Si yo te contara, pienso mientras mis dedos tipean frases de elegante y esquivo flirteo en el teclado. Si pudiera decirte todo lo que soy realmente, cómo me siento por las noches cuando me voy a dormir, quizá entenderías. Pero ni siquiera me ves ahora, por suerte no tengo webcam; ni siquiera me ves en remerón y chinelas, el pelo revuelto y sucio de dos días sin bañarme. No ves que a mis pies hay un envase de cerveza vacío, otro a mi lado en la mesa de la compu y un tercero en la heladera.
Si me oyeras hablar ahora te darías cuenta de lo mucho que me cuesta articular una sola palabra. ¿Y si me vieras, qué? ¿Y qué si me escucharas? ¿Preguntarías por qué me estoy haciendo esto? ¿Querrías saber más? Yo no te diría nada. Nada. Me quedaría metida en esta cueva mental, los labios apretados en una sonrisa helada que es el candado de mi alma, desafiándote a leerme solo con tus ojos.
Mientras escribimos cosas que empiezan a erizarme la piel y tenemos epifanías capaces de parar el tiempo, pienso en todo lo que no te he dicho pero que ya intuís: que te miento en la edad (sin decírtelo), en el aspecto físico (sin decírtelo); en la situación sentimental que nunca se menciona. Que al esconderme entre palabras te estoy mezquinando Agustina, que mientras creo que te estoy abriendo el alma apenas estoy demorando el momento de la salida.

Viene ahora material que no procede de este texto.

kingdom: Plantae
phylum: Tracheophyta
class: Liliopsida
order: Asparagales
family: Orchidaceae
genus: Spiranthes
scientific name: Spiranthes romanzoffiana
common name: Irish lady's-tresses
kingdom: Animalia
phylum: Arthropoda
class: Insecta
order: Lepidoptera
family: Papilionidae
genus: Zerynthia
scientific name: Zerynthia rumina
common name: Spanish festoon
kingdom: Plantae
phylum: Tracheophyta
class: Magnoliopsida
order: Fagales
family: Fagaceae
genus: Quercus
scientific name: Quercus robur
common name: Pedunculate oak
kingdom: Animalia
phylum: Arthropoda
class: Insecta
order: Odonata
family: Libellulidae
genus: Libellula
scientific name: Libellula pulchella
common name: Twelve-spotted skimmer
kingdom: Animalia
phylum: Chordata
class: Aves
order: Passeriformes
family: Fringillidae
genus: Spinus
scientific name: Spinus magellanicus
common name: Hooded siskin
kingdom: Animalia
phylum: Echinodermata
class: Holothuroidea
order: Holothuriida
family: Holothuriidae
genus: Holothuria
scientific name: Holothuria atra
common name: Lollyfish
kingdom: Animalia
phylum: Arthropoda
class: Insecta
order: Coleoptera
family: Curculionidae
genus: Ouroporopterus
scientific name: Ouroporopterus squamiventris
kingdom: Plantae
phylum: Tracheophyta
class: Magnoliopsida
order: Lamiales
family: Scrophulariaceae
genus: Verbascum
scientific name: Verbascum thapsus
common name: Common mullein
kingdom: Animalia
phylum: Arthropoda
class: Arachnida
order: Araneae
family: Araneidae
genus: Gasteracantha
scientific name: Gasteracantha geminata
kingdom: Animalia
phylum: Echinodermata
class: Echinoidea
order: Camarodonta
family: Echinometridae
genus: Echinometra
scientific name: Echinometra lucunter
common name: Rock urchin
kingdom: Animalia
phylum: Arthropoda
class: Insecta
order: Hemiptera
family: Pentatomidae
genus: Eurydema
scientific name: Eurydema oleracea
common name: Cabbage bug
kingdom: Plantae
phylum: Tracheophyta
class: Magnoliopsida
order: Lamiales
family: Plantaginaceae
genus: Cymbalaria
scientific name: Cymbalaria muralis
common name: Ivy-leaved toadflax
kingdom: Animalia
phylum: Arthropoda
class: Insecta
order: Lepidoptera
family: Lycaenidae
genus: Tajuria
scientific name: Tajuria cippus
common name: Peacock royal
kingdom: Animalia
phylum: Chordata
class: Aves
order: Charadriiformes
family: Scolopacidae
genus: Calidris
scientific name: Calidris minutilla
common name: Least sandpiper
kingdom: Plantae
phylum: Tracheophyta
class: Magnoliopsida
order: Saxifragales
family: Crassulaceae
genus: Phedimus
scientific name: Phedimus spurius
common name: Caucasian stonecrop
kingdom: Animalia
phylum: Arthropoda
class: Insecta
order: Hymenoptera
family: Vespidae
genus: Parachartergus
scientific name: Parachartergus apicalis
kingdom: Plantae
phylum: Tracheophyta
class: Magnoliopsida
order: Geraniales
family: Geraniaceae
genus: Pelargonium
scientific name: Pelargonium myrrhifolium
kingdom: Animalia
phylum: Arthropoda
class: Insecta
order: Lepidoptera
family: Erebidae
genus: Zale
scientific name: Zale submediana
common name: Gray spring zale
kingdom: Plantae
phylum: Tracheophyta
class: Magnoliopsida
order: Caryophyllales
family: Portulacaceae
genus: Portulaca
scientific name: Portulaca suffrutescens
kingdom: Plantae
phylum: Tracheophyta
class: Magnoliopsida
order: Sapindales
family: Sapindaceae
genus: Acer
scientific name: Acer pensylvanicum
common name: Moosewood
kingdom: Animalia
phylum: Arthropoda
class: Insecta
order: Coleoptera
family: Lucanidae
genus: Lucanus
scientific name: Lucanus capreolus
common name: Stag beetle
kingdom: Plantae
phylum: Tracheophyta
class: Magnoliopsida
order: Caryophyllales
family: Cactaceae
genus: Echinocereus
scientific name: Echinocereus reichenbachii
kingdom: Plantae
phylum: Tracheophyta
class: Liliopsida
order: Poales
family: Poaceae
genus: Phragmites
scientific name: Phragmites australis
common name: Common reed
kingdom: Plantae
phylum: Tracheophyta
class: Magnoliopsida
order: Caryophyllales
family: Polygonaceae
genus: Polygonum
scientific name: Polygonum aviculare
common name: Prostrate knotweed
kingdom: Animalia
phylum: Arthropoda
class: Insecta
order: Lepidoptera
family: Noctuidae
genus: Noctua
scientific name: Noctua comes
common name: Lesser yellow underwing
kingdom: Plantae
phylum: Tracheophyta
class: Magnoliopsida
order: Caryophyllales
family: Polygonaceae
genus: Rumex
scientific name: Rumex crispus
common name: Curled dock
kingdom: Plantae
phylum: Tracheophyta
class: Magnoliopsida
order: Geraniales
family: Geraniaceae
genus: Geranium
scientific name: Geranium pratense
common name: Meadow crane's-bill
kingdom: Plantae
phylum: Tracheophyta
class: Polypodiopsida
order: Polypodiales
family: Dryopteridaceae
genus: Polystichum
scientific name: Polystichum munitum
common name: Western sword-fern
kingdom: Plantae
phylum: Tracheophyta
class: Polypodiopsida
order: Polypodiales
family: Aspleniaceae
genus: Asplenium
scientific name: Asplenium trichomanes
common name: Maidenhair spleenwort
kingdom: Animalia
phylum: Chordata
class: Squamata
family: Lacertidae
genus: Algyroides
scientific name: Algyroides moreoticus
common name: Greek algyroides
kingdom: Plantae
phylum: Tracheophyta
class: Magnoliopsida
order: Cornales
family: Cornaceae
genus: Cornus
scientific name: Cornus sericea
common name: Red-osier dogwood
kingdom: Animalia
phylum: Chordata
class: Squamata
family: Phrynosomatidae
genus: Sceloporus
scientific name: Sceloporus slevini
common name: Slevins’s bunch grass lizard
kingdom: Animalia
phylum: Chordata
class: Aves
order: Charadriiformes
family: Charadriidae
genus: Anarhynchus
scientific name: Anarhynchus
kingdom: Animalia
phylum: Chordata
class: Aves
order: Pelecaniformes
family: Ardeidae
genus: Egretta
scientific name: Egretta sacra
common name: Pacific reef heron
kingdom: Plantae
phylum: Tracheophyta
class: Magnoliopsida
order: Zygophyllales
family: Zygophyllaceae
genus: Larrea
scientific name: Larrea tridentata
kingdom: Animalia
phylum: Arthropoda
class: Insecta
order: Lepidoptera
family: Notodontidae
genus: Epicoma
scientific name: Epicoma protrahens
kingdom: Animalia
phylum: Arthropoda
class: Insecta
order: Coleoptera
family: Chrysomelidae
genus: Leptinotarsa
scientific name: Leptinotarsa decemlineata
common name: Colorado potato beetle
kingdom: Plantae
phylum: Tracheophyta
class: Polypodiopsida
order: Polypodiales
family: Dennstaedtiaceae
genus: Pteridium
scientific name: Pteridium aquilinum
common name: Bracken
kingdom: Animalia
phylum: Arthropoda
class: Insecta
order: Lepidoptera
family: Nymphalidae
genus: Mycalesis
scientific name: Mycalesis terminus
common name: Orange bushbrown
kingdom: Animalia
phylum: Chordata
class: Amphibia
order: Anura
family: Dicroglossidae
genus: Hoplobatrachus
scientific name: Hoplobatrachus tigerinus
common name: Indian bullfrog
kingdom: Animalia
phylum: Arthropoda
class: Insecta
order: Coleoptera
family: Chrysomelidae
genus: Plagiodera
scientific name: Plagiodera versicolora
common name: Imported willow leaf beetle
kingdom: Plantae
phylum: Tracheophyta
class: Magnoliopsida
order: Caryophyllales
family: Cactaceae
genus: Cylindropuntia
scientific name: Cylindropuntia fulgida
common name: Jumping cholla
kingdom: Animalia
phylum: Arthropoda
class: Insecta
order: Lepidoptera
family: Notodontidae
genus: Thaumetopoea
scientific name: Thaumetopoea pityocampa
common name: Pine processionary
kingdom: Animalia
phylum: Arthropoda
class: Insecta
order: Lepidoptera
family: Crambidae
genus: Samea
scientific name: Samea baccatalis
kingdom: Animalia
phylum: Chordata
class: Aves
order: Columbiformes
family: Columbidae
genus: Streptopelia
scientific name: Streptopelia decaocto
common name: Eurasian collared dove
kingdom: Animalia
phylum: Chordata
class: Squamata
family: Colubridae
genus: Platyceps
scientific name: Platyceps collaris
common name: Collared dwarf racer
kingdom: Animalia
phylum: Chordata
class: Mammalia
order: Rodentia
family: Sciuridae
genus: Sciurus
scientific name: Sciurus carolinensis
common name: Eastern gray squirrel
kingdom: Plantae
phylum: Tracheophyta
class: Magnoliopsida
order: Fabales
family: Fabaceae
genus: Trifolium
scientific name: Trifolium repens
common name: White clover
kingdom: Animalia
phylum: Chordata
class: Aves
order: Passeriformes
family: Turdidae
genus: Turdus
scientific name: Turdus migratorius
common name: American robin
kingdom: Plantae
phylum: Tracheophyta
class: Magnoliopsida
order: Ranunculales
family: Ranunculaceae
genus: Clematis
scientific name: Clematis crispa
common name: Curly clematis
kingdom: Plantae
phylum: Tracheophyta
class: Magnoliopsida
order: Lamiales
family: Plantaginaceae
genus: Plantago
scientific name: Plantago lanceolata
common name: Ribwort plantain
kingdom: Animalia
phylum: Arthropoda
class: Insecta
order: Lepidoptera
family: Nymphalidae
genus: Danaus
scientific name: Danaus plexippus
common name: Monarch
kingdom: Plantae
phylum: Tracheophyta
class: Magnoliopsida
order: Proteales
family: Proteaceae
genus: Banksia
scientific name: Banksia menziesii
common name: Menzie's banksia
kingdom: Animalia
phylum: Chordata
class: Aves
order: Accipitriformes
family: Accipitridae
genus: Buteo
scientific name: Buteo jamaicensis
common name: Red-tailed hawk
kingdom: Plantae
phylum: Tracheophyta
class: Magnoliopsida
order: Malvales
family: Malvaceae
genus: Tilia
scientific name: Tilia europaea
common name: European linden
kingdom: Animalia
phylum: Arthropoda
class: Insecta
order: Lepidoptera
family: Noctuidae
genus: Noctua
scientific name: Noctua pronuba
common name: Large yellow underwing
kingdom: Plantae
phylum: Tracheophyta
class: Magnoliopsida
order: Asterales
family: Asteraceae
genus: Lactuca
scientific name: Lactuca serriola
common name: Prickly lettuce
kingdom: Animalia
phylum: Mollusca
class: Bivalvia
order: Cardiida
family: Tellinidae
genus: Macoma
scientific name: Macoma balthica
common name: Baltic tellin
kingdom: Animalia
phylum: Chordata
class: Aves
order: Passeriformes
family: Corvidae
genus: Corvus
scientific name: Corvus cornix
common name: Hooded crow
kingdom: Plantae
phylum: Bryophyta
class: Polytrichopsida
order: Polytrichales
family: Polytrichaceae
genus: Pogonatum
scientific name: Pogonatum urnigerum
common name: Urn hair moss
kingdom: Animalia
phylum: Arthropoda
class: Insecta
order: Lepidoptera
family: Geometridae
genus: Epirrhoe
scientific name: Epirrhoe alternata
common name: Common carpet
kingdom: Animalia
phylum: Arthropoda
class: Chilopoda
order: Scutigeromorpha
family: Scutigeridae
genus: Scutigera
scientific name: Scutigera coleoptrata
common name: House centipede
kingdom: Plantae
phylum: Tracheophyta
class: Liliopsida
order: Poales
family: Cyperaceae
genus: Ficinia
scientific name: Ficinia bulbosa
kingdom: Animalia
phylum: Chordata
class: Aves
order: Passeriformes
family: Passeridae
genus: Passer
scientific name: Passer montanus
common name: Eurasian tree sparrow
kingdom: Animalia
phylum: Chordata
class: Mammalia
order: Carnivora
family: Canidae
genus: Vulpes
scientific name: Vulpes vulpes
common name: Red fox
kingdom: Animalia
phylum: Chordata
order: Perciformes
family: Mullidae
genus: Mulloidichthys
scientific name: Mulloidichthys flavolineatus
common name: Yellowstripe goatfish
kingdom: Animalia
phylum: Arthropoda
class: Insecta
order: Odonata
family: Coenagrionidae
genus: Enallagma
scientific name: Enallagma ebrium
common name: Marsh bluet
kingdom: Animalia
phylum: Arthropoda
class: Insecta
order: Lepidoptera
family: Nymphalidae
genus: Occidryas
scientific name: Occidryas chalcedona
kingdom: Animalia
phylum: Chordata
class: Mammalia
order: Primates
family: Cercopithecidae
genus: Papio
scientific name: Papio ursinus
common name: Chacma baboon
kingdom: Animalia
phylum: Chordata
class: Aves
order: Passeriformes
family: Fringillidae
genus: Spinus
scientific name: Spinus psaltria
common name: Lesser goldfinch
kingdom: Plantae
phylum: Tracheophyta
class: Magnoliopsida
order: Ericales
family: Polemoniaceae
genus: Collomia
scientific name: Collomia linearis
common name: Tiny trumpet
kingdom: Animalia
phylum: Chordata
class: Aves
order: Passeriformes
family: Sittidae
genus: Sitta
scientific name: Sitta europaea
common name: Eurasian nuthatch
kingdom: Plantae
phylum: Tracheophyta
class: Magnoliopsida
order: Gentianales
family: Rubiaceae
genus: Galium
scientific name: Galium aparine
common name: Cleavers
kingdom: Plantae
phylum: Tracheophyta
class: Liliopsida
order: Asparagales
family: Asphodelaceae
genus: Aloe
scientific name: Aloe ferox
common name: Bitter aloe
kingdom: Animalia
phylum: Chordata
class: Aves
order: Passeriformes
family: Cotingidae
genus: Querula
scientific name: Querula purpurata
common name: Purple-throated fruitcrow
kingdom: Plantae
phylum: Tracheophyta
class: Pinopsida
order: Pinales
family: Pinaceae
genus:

Porque sigo encerrada en un metro cuadrado con plantas de plástico y una claraboya intentando pensar que estoy en un mundo interior rico, vasto. Hace años que me apagué, esa es la verdad. No sé desde cuándo. Gracias a nuestras charlas empiezo a echarle la culpa a esta sociedad caníbal a la que yo misma decidí mudarme. Es un comienzo, un paso; ponerle fecha a esta depresión. Todavía me falta darle nombre a otras carencias. Todavía no asumo que estoy en depresión.
Pretendo ser una mujer misteriosa, extravagante, incomprendida y de profunda belleza interna, oscura y atormentada, citando a músicos que nos gustan a los dos. Citando a Tolkien, a la Biblia, a Leonard Cohen. Y mientras yo creo que te vendo a Brigitte Bardot (pero a los setenta: tortón y arrugada, rea y malhumorada), vos comprás a Jane Birkin. Me imaginás morocha y de huesos menudos, mucho más chica que vos en físico, aunque más próxima en edad. Y en este juego se nos va la vida. Vos, desnudo y sincero en cada letra; yo, bicho bolita, enroscada e hipócrita. Tratando de avisarte que es momento de huir de mí antes de que sea tarde, pero sin poder evitar quererte, pedirte en muda manipulación que te quedes.
¿Cómo puedo decirte que te quiero sin que huyas? Pero te quiero. Recién empecé a chatear con vos hace cinco días y ya no puedo vivir sin tus palabras, sin ver parpadear la única ventana de MSN que tengo abierta ahora (antes podía atender siete, diez conversaciones a la vez; ahora no quiero, me olvidé cómo se hacía). ¿Te quiero o me estoy encaprichando de nuevo? ¿Ya te hablé de los mecanismos de mi obsesión? ¿De cómo mi cabeza se agarra a una idea y no puede parar? ¿De que convierto en cenizas todo lo que toco? Ah, me hablás de otras mujeres, de tu corazón en ruinas, de tu falsa apariencia de estabilidad, de tu frialdad y tu reticencia a los abrazos. Y me envalentono, y te digo que soy Ungóliant; que no paro hasta conseguir lo que quiero y que ese objeto de deseo nunca es poca cosa. Yo quiero la luz de todo lo que existe, la que está enterrada en el corazón de los hombres heridos y sensibles como vos, porque hace tanto que no brillo que creo que ya no tengo una luz propia. Nos enredamos en la historia de los Silmaril y mi amenaza queda en suspenso.
Ya la recordarás. Mientras, seguimos escribiendo.
La música que llega a tu vida por una razón y se queda como banda de sonido de algunos momentos no necesita justificación alguna. Casi todas las canciones de este álbum definían una época... claro que, mientras lo escuchábamos, no nos dimos cuenta.